**** EXTRACT TO READ ****
[isabelle] substitution

I had this problem when proving a result. I was trying to prove a result of
the form
[i+1< list.length l;  (i+k+2) < list.length l) ===> ((take i l)@drop (i+2)
l)!(k+i) = l!(i+2+k)"

when I try to prove the same result in the next step subtituting n for i+k,
as in the following, it does not seem to work. Using [of ...] does not seem
to help either. Any suggestions?

have preexp24: "\<lbrakk> 1+i < List.length l; (i+k+2)\<le>(List.length l)
\<rbrakk> \<Longrightarrow>  ((take i l)@drop (i+2) l)!(k+i) = l!(i+2+k)"
by (simp add: linorder_not_le nat_add_commute nth_append_length_plus
preexp22 prerednbasic2 trans_le_add1)
**** DATASET EXCERPTS ****
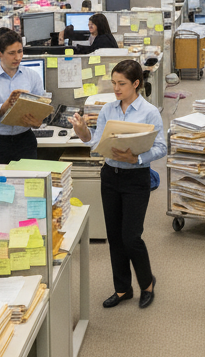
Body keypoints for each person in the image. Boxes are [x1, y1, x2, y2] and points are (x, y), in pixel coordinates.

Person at [70, 59, 166, 309]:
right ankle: (123, 288)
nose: (116, 88)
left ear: (136, 84)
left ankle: (147, 283)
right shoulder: (107, 110)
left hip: (136, 178)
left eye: (121, 84)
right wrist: (83, 132)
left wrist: (138, 158)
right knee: (114, 237)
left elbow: (161, 147)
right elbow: (95, 143)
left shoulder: (149, 112)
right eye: (113, 83)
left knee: (131, 237)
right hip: (110, 176)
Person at [0, 30, 48, 164]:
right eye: (11, 53)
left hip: (24, 140)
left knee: (27, 177)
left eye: (20, 51)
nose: (17, 57)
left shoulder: (32, 76)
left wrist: (38, 121)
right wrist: (8, 104)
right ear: (0, 53)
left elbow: (41, 105)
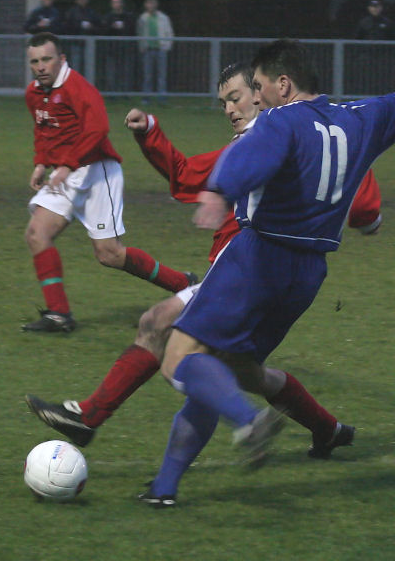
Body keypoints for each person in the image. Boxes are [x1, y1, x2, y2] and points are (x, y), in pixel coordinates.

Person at [25, 64, 352, 482]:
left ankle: (98, 423)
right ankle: (328, 429)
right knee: (245, 372)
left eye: (236, 97)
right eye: (223, 103)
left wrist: (361, 208)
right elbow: (187, 178)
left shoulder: (275, 142)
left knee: (160, 324)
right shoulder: (253, 144)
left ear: (260, 93)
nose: (230, 109)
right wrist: (150, 132)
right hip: (262, 276)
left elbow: (337, 183)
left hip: (247, 273)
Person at [135, 38, 395, 507]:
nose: (255, 97)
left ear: (282, 84)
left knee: (177, 354)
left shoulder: (280, 119)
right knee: (223, 368)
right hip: (308, 275)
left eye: (257, 87)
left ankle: (249, 421)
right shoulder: (361, 117)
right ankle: (163, 489)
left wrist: (221, 189)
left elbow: (254, 156)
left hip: (257, 256)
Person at [22, 32, 196, 333]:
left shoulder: (78, 87)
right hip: (65, 173)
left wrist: (64, 165)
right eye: (35, 61)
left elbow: (98, 128)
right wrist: (41, 162)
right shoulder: (33, 93)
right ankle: (59, 315)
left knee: (109, 254)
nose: (41, 66)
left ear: (61, 59)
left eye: (47, 59)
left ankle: (184, 284)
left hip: (97, 170)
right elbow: (44, 131)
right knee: (36, 234)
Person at [136, 0, 174, 103]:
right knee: (147, 75)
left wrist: (167, 46)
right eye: (148, 4)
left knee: (161, 75)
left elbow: (169, 32)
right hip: (148, 49)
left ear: (156, 5)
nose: (150, 6)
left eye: (152, 3)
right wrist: (141, 46)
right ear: (146, 5)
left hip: (161, 49)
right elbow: (140, 33)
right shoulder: (143, 18)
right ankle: (146, 98)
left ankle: (162, 98)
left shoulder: (163, 17)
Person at [102, 0, 137, 92]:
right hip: (112, 49)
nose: (117, 4)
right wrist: (111, 27)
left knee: (125, 72)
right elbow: (103, 31)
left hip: (125, 48)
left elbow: (132, 30)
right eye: (114, 2)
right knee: (112, 72)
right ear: (111, 5)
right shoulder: (108, 17)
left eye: (118, 2)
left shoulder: (128, 16)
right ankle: (112, 92)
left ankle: (124, 92)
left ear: (122, 4)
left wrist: (124, 27)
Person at [64, 0, 102, 71]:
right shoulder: (72, 12)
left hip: (89, 43)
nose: (82, 1)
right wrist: (78, 26)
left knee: (89, 65)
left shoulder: (92, 12)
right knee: (76, 65)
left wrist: (91, 27)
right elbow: (67, 26)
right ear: (77, 0)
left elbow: (99, 27)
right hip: (76, 42)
****
_TASK SET:_
a) Answer these questions about the Isabelle substitution post:
(i) What expression did the poster try to replace with n?
(ii) Besides the plain substitution, what else did the poster say did not seem to help?
(iii) What name follows "have" in the Isabelle code shown?
b) Pick up the Isabelle substitution post after its last line and continue it.
The data have no connection to the Isabelle substitution post.

_YOUR RESPONSES:_
a)
(i) i+k
(ii) Using [of ...]
(iii) preexp24

b)
have preexp25: "\<lbrakk> i \<le> n ; (n+2)\<le>(List.length l) \<rbrakk>
\<Longrightarrow> i+1<(List.length l)" by auto
have preexp26 "\<lbrakk> i \<le> n ; (n+2)\<le>(List.length l) \<rbrakk>
\<Longrightarrow>  ((take i l)@drop (i+2) l)!n = l!(n+2)" using preexp24
preexp25 by auto
(unable to prove)


"Men make their own history, but they do not make it as they please; they
do not make it under self-selected circumstances, but under circumstances
existing already, given and transmitted from the past. The tradition of all
dead generations weighs like a nightmare on the brains of the living."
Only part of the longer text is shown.